The enterprising French period-instrument orchestra Insula under conductor Laurence Equilbey has now mounted its own new production, which came to Brussels and the Barbican in a concert staging in advance of its full run of performances this month in the orchestra’s home, La Seine Musicale in Paris.
Fidelio is always a difficult piece to stage coherently, especially because its two acts seem to inhabit different worlds. The first is a recognisably 18th-century domestic drama set around a prison where Florestan (whom we do not see for entire first act) is imprisoned; Fidelio – in fact his disguised wife Leonore – has come to rescue him. The second act, growing from the depths of the prison in Florestan’s cell, erupts into a major disquisition on liberty, philosophy and eventually blazing triumph.

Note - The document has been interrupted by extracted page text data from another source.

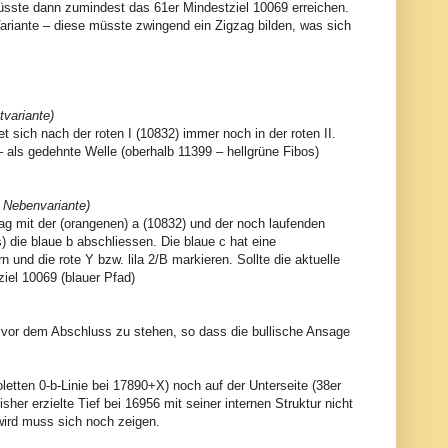
 müsste dann zumindest das 61er Mindestziel 10069 erreichen.
 Variante – diese müsste zwingend ein Zigzag bilden, was sich
tvariante)
det sich nach der roten I (10832) immer noch in der roten II.
– als gedehnte Welle (oberhalb 11399 – hellgrüne Fibos)
 - Nebenvariante)
gzag mit der (orangenen) a (10832) und der noch laufenden
 die blaue b abschliessen. Die blaue c hat eine
nd die rote Y bzw. lila 2/B markieren. Sollte die aktuelle
iel 10069 (blauer Pfad)
 vor dem Abschluss zu stehen, so dass die bullische Ansage
oletten 0-b-Linie bei 17890+X) noch auf der Unterseite (38er
er erzielte Tief bei 16956 mit seiner internen Struktur nicht
wird muss sich noch zeigen.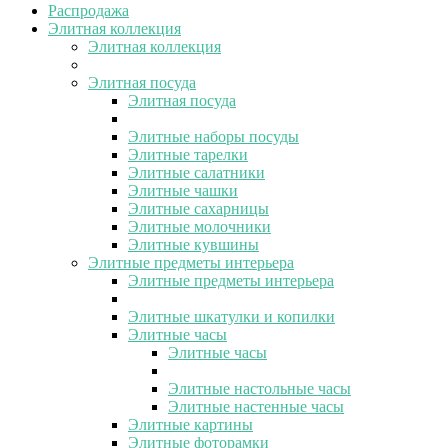
Распродажа
Элитная коллекция
Элитная коллекция
Элитная посуда
Элитная посуда
Элитные наборы посуды
Элитные тарелки
Элитные салатники
Элитные чашки
Элитные сахарницы
Элитные молочники
Элитные кувшины
Элитные предметы интерьера
Элитные предметы интерьера
Элитные шкатулки и копилки
Элитные часы
Элитные часы
Элитные настольные часы
Элитные настенные часы
Элитные картины
Элитные фоторамки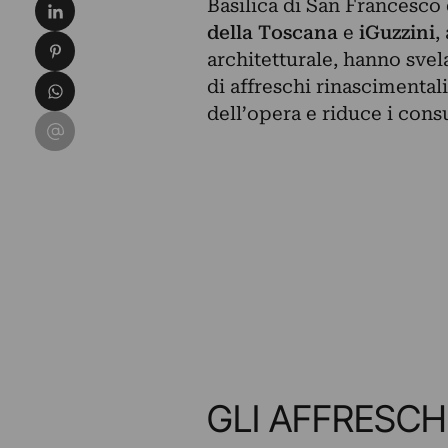
Condividi su LinkedIn
Basilica di San Francesco 
della Toscana
e
iGuzzini
,
Condividi su Pinterest
architetturale, hanno svel
Condividi su WhatsApp
di affreschi rinascimentali
dell’opera e riduce i cons
Condividi su Email
GLI AFFRESCH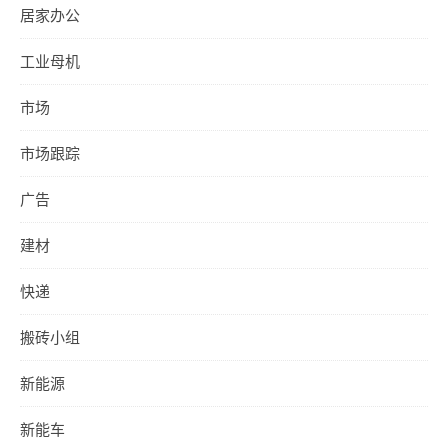
居家办公
工业母机
市场
市场跟踪
广告
建材
快递
搬砖小组
新能源
新能车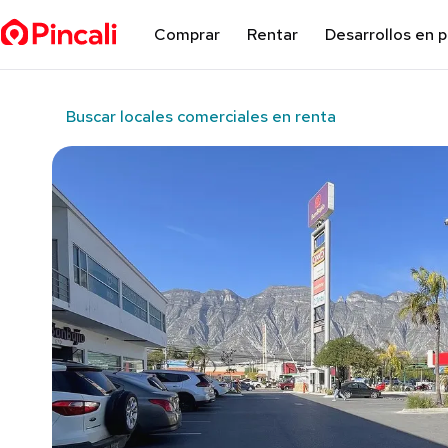
Comprar
Rentar
Desarrollos en 
Buscar locales comerciales en renta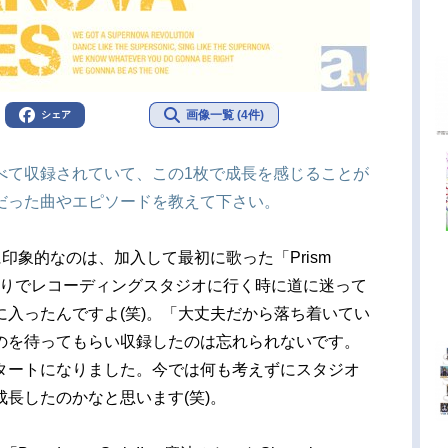
画像一覧 (4件)
シェア
べて収録されていて、この1枚で成長を感じることが
だった曲やエピソードを教えて下さい。
印象的なのは、加入して最初に歌った「Prism
たばかりでレコーディングスタジオに行く時に道に迷って
入ったんですよ(笑)。「大丈夫だから落ち着いてい
のを待ってもらい収録したのは忘れられないです。
タートになりました。今では何も考えずにスタジオ
長したのかなと思います(笑)。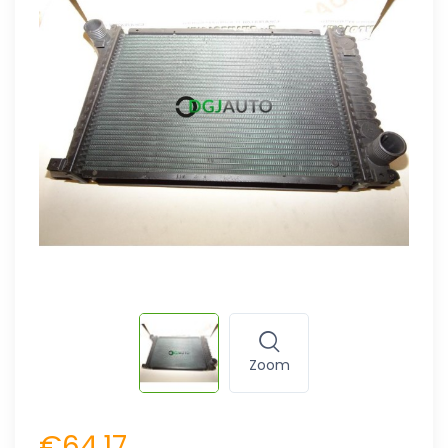
Zoom
€64.17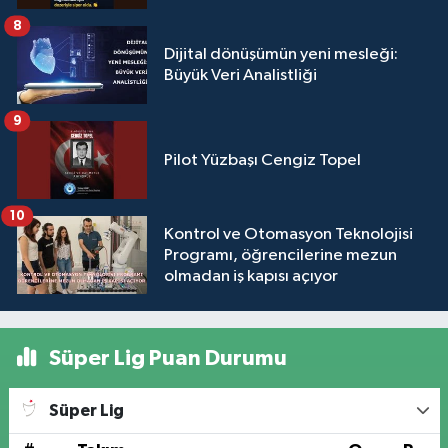
8
Dijital dönüşümün yeni mesleği:
Büyük Veri Analistliği
9
Pilot Yüzbaşı Cengiz Topel
10
Kontrol ve Otomasyon Teknolojisi
Programı, öğrencilerine mezun
olmadan iş kapısı açıyor
Süper Lig Puan Durumu
Süper Lig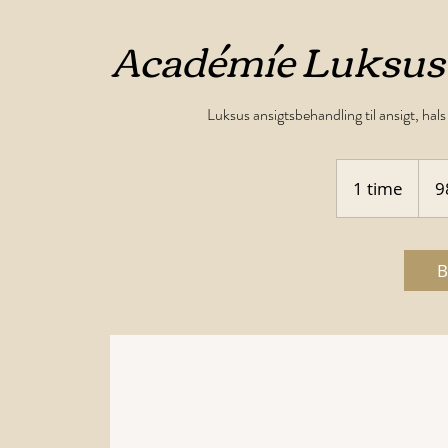
Académíe Luksus a
Luksus ansigtsbehandling til ansigt, hal
980
dansk
1 time
1
9
kroner
t
i
m
B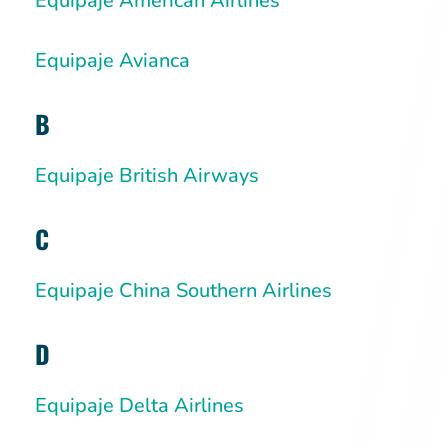
Equipaje American Airlines
Equipaje Avianca
B
Equipaje British Airways
C
Equipaje China Southern Airlines
D
Equipaje Delta Airlines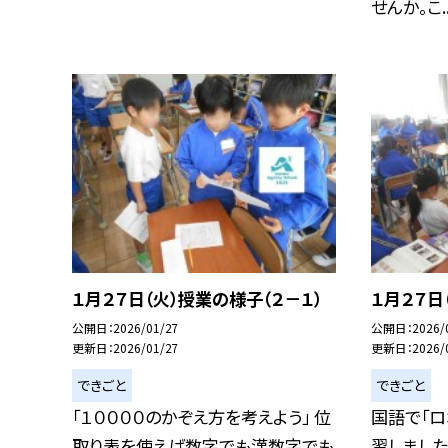
せんか。こ..
１月２７日（火）授業の様子（２－１）
１月２７日
公開日
2026/01/27
公開日
2026/
更新日
2026/01/27
更新日
2026/
できごと
できごと
「１００００のかぞえ方を考えよう」 位
国語で「ロ
取り表を使えば数字でも漢数字でも
習しました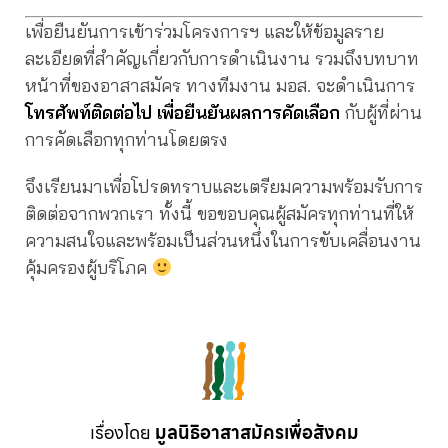
เพื่อยืนยันการเข้าร่วมโครงการฯ และให้ข้อมูลราย
ละเอียดที่สำคัญเกี่ยวกับการดำเนินงาน รวมถึงบทบาท
หน้าที่ของอาสาสมัคร ทางทีมงาน มอส. จะดำเนินการ
โทรศัพท์ติดต่อไป เพื่อยืนยันผลการคัดเลือก
กับผู้ที่ผ่าน
การคัดเลือกทุกท่านโดยตรง
จึงเรียนมาเพื่อโปรดทราบและเตรียมความพร้อมรับการ
ติดต่อจากพวกเรา ทั้งนี้ ขอขอบคุณผู้สมัครทุกท่านที่ให้
ความสนใจและพร้อมเป็นส่วนหนึ่งในการขับเคลื่อนงาน
คุ้มครองผู้บริโภค
เรื่องโดย
มูลนิธิอาสาสมัครเพื่อสังคม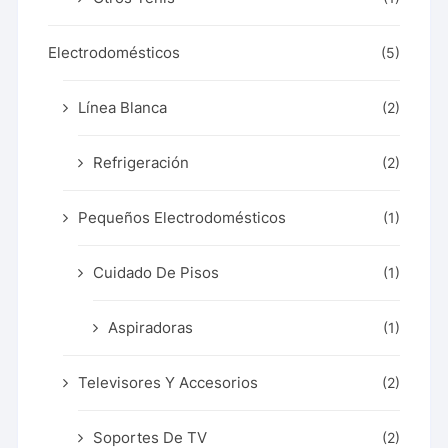
Electrodomésticos
(5)
Línea Blanca
(2)
Refrigeración
(2)
Pequeños Electrodomésticos
(1)
Cuidado De Pisos
(1)
Aspiradoras
(1)
Televisores Y Accesorios
(2)
Soportes De TV
(2)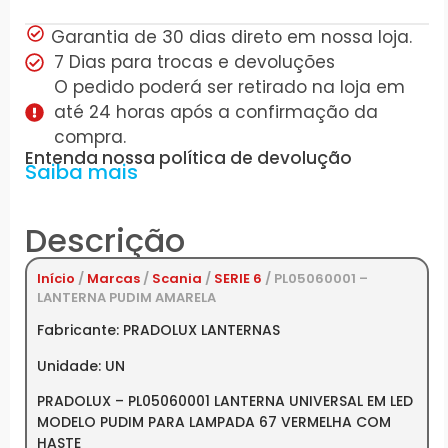
Garantia de 30 dias direto em nossa loja.
7 Dias para trocas e devoluções
O pedido poderá ser retirado na loja em
até 24 horas após a confirmação da
compra.
Entenda nossa política de devolução
Saiba mais
Descrição
Início
/
Marcas
/
Scania
/
SERIE 6
/ PL05060001 –
LANTERNA PUDIM AMARELA
Fabricante: PRADOLUX LANTERNAS
Unidade: UN
PRADOLUX – PL05060001 LANTERNA UNIVERSAL EM LED
MODELO PUDIM PARA LAMPADA 67 VERMELHA COM
HASTE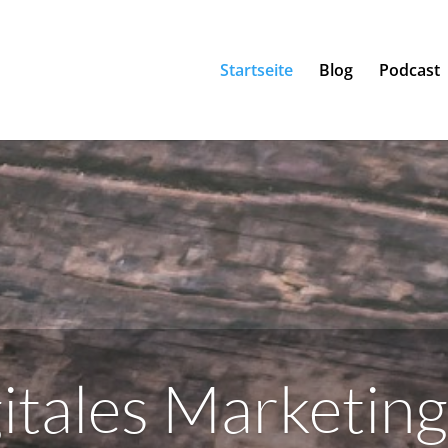
Startseite
Blog
Podcast
itales Marketing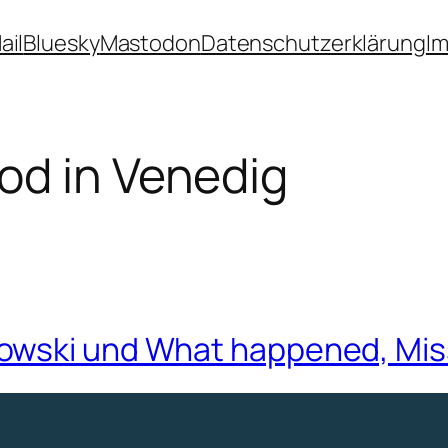
ail
Bluesky
Mastodon
Datenschutzerklärung
I
od in Venedig
owski und What happened, Mi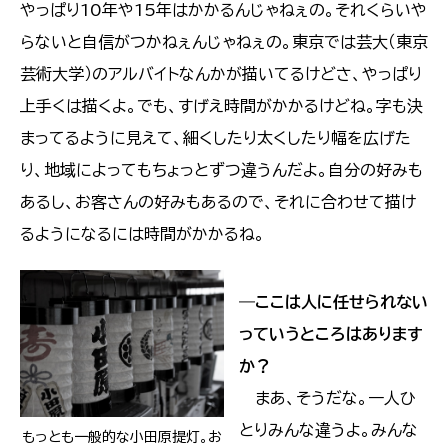
やっぱり10年や15年はかかるんじゃねぇの。それくらいや
らないと自信がつかねぇんじゃねぇの。東京では芸大（東京
芸術大学）のアルバイトなんかが描いてるけどさ、やっぱり
上手くは描くよ。でも、すげえ時間がかかるけどね。字も決
まってるように見えて、細くしたり太くしたり幅を広げた
り、地域によってもちょっとずつ違うんだよ。自分の好みも
あるし、お客さんの好みもあるので、それに合わせて描け
るようになるには時間がかかるね。
―
ここは人に任せられない
っていうところはあります
か？
まあ、そうだな。一人ひ
とりみんな違うよ。みんな
もっとも一般的な小田原提灯。お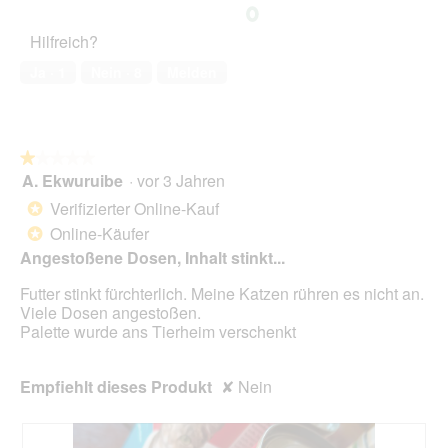
von
d
des
r
5
a
Haustiers,
A
Hilfreich?
l
5
k
e
von
t
Ja ·
1
Nein ·
8
Melden
s
5
i
D
o
i
n
a
w
l
★★★★★
★★★★★
i
o
A. Ekwuruibe
·
vor 3 Jahren
r
1
g
d
von
Verifizierter Online-Kauf
*
f
e
5
Online-Käufer
e
*
i
Sternen.
l
n
Angestoßene Dosen, Inhalt stinkt...
d
m
g
Futter stinkt fürchterlich. Meine Katzen rühren es nicht an.
o
e
Viele Dosen angestoßen.
d
ö
Palette wurde ans Tierheim verschenkt
a
f
l
f
e
n
Empfiehlt dieses Produkt
✘
Nein
s
e
D
t
i
.
a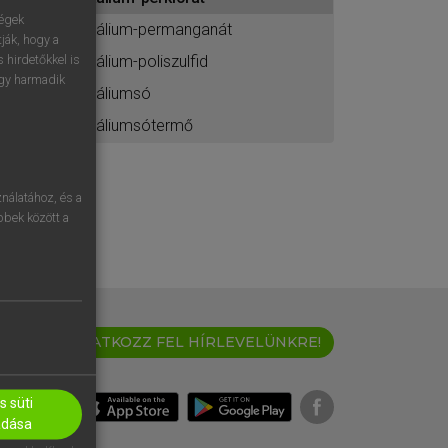
ához
ségek
kálium-permanganát
ják, hogy a
kálium-poliszulfid
 hirdetőkkel is
egy harmadik
káliumsó
káliumsótermő
nálatához, és a
öbbek között a
IRATKOZZ FEL HÍRLEVELÜNKRE!
 süti
adása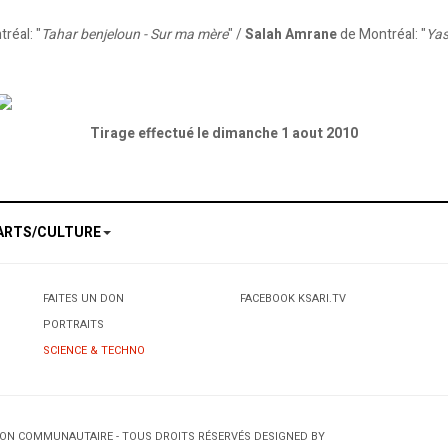
réal: "
Tahar benjeloun - Sur ma mère
" /
Salah Amrane
de Montréal: "
Yas
Tirage effectué le dimanche 1 aout 2010
ARTS/CULTURE
FAITES UN DON
FACEBOOK KSARI.TV
PORTRAITS
SCIENCE & TECHNO
TION COMMUNAUTAIRE - TOUS DROITS RÉSERVÉS DESIGNED BY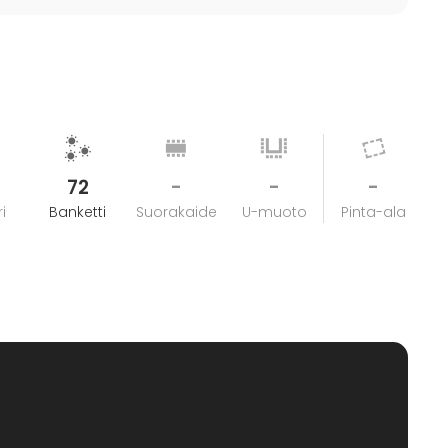
72
-
-
-
i
Banketti
Suorakaide
U-muoto
Pinta-ala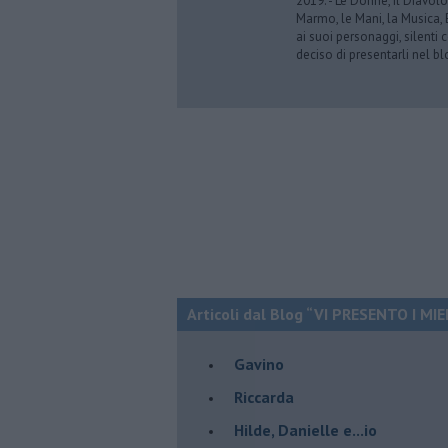
2019. - Le Donne, il Diavolo
Marmo, le Mani, la Musica,
ai suoi personaggi, silenti 
deciso di presentarli nel bl
Articoli dal Blog “VI PRESENTO I MIEI.
Gavino
Riccarda
Hilde, Danielle e...io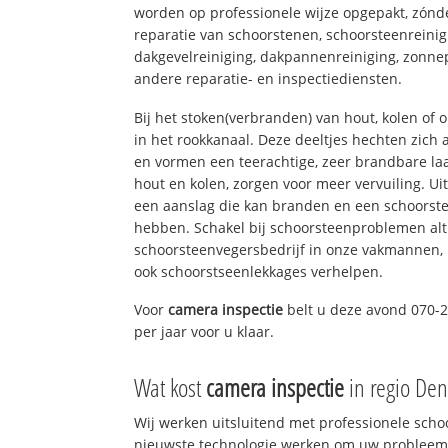
worden op professionele wijze opgepakt, zónd
reparatie van schoorstenen, schoorsteenreinig
dakgevelreiniging, dakpannenreiniging, zon
andere reparatie- en inspectiediensten.
Bij het stoken(verbranden) van hout, kolen of
in het rookkanaal. Deze deeltjes hechten zich
en vormen een teerachtige, zeer brandbare laa
hout en kolen, zorgen voor meer vervuiling. Ui
een aanslag die kan branden en een schoorste
hebben. Schakel bij schoorsteenproblemen alt
schoorsteenvegersbedrijf in onze vakmannen, 
ook schoorstseenlekkages verhelpen.
Voor
camera inspectie
belt u deze avond 070-2
per jaar voor u klaar.
Wat kost
camera inspectie
in regio De
Wij werken uitsluitend met professionele sch
nieuwste technologie werken om uw probleem 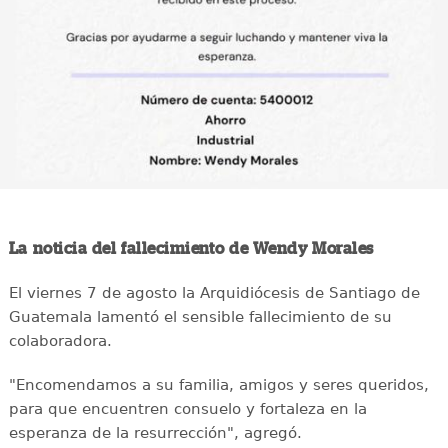
La noticia del fallecimiento de Wendy Morales
El viernes 7 de agosto la Arquidiócesis de Santiago de
Guatemala lamentó el sensible fallecimiento de su
colaboradora.
"Encomendamos a su familia, amigos y seres queridos,
para que encuentren consuelo y fortaleza en la
esperanza de la resurrección", agregó.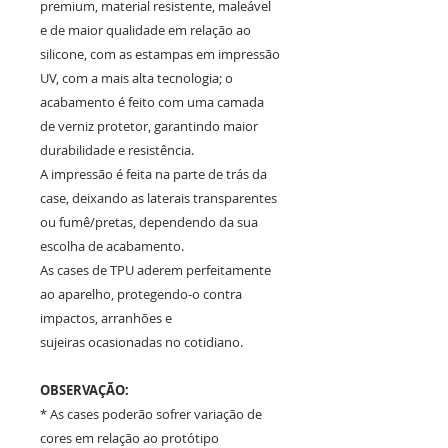
premium, material resistente, maleável
e de maior qualidade em relação ao
silicone, com as estampas em impressão
UV, com a mais alta tecnologia; o
acabamento é feito com uma camada
de verniz protetor, garantindo maior
durabilidade e resistência.
A impressão é feita na parte de trás da
case, deixando as laterais transparentes
ou fumê/pretas, dependendo da sua
escolha de acabamento.
As cases de TPU aderem perfeitamente
ao aparelho, protegendo-o contra
impactos, arranhões e
sujeiras ocasionadas no cotidiano.
OBSERVAÇÃO:
* As cases poderão sofrer variação de
cores em relação ao protótipo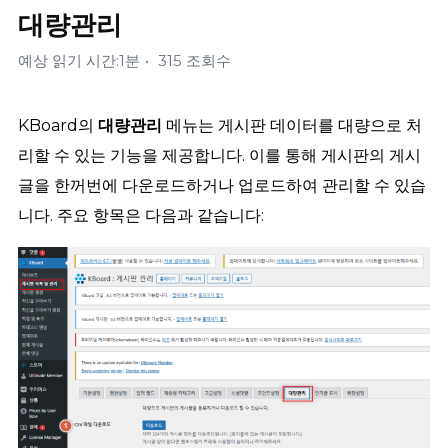
대량관리
예상 읽기 시간:1분
315 조회수
KBoard의
대량관리
메뉴는 게시판 데이터를 대량으로 처
리할 수 있는 기능을 제공합니다. 이를 통해 게시판의 게시
글을 한꺼번에 다운로드하거나 업로드하여 관리할 수 있습
니다. 주요 항목은 다음과 같습니다: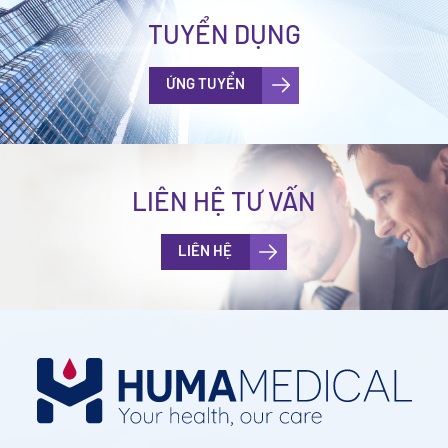
TUYỂN DỤNG
ỨNG TUYỂN
LIÊN HỆ TƯ VẤN
LIÊN HỆ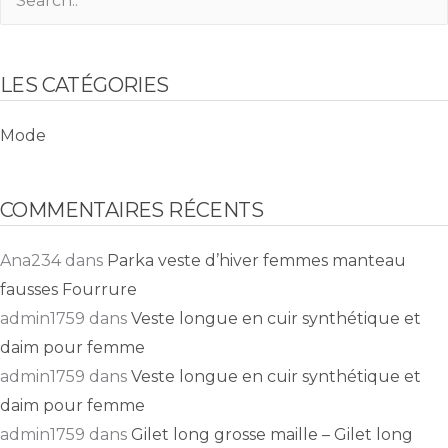
LES CATÉGORIES
Mode
COMMENTAIRES RÉCENTS
Ana234
dans
Parka veste d’hiver femmes manteau
fausses Fourrure
admin1759
dans
Veste longue en cuir synthétique et
daim pour femme
admin1759
dans
Veste longue en cuir synthétique et
daim pour femme
admin1759
dans
Gilet long grosse maille – Gilet long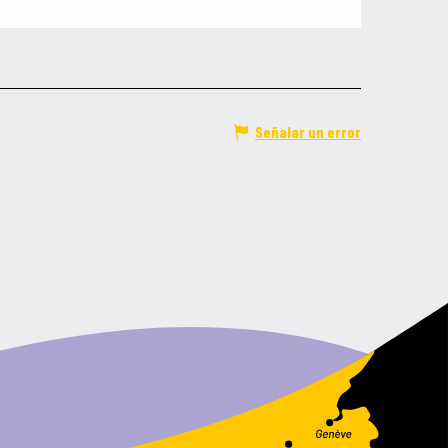
Señalar un error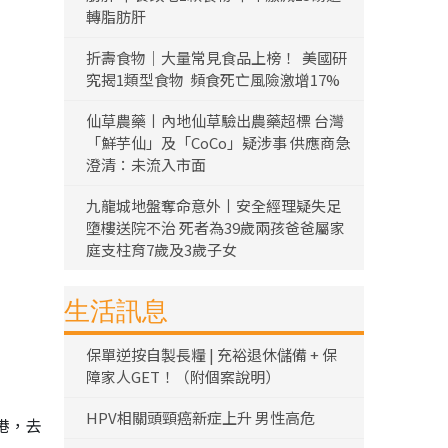
轉脂肪肝
折壽食物｜大量常見食品上榜！ 美國研
究揭1類型食物 頻食死亡風險激增17%
仙草農藥丨內地仙草驗出農藥超標 台灣
「鮮芋仙」及「CoCo」疑涉事 供應商急
澄清：未流入市面
九龍城地盤奪命意外丨安全經理疑失足
墮樓送院不治 死者為39歲兩孩爸爸屬家
庭支柱育7歲及3歲子女
生活訊息
保單逆按自製長糧 | 充裕退休儲備 + 保
障家人GET！（附個案說明）
HPV相關頭頸癌新症上升 男性高危
港，去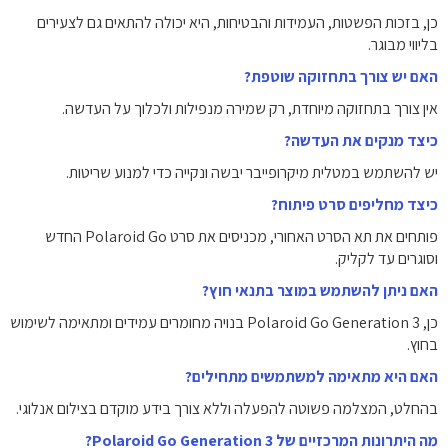
כן, בזכות הפשטות, העמידות והבטיחות, היא יכולה להתאים גם לצעירים
בליווי מבוגר.
האם יש צורך בתחזוקה שוטפת?
אין צורך בתחזוקה מיוחדת, רק שמירה מנפילות ולכלוך על העדשה.
כיצד מנקים את העדשה?
יש להשתמש במטלית מיקרופייבר יבשה ונקייה כדי למנוע שריטות.
כיצד מחליפים סרט פיתוח?
פותחים את תא הסרט האחורי, מכניסים את סרט Polaroid Go החדש
וסוגרים עד לקליק.
האם ניתן להשתמש במוצר בתנאי חוץ?
כן, Polaroid Go Generation 3 בנויה מחומרים עמידים ומתאימה לשימוש
בחוץ.
האם היא מתאימה למשתמשים מתחילים?
בהחלט, המצלמה פשוטה להפעלה וללא צורך בידע מוקדם בצילום אנלוגי.
מה היתרונות המרכזיים של Polaroid Go Generation 3?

Equilbey and her director David Bobée have a simple answer to the two-act problem: to run them together into a single act, compressing some of the dialogue (credited to Beate Haeckl) and producing a continuous two-and-aquarter-hour drama: a long and exhausting stretch, but well worth it for the continuous momentum this provides. Bobée also demonstrates a refreshing willingness to take the story at face value, and not impose extraneous theories, new characters, or other conceptual burdens on the narrative. The result is a straightforwardly vivid, compelling tale.
Animated from the beginning by Sinéad Campbell-Wallace’s ardent but innocent Leonore, the change of mood in the opera is signalled by her transformation – her male disguise released in a tumbling shock of blonde hair as she reveals her identity. The dominant forces in the drama are Sebastian Holecek’s overpowering Don Pizarro, the evil nobleman whom Florestan has tried to expose, and Christian Immler’s fine prison governor Rocco, a noble figure torn between duty and honour as he digs Florestan’s grave himself. As Florestan himself, from his first “Gott!” growing from nothing into an anguished cry at the start of the second part, it is clear that Stanislas de Barbeyrac will bring a special intensity to this role, and he delivers a passionately involved character especially compelling in his duet with Leonore.
However, these vocal achievements are set against the background of Insula’s finely honed period instruments in the orchestra, and it is not at all clear how the two groups relate. Insula’s strings are very straight (though the resonant violas are gorgeous beginning the great Act I quartet), and the wind are crisp and pungent. But the reduced vibrato and plangent sonorities of the orchestra sit oddly beside the unbuttoned voices of the soloists.
Equilbey herself is a restrained director, with no baton, and eyes often downward to the score, yet she draws eloquent performances and achieves the stirring climax in which Beethoven idealistically hymns the heroic aspirations of mankind to come together: a muchneeded message for our time.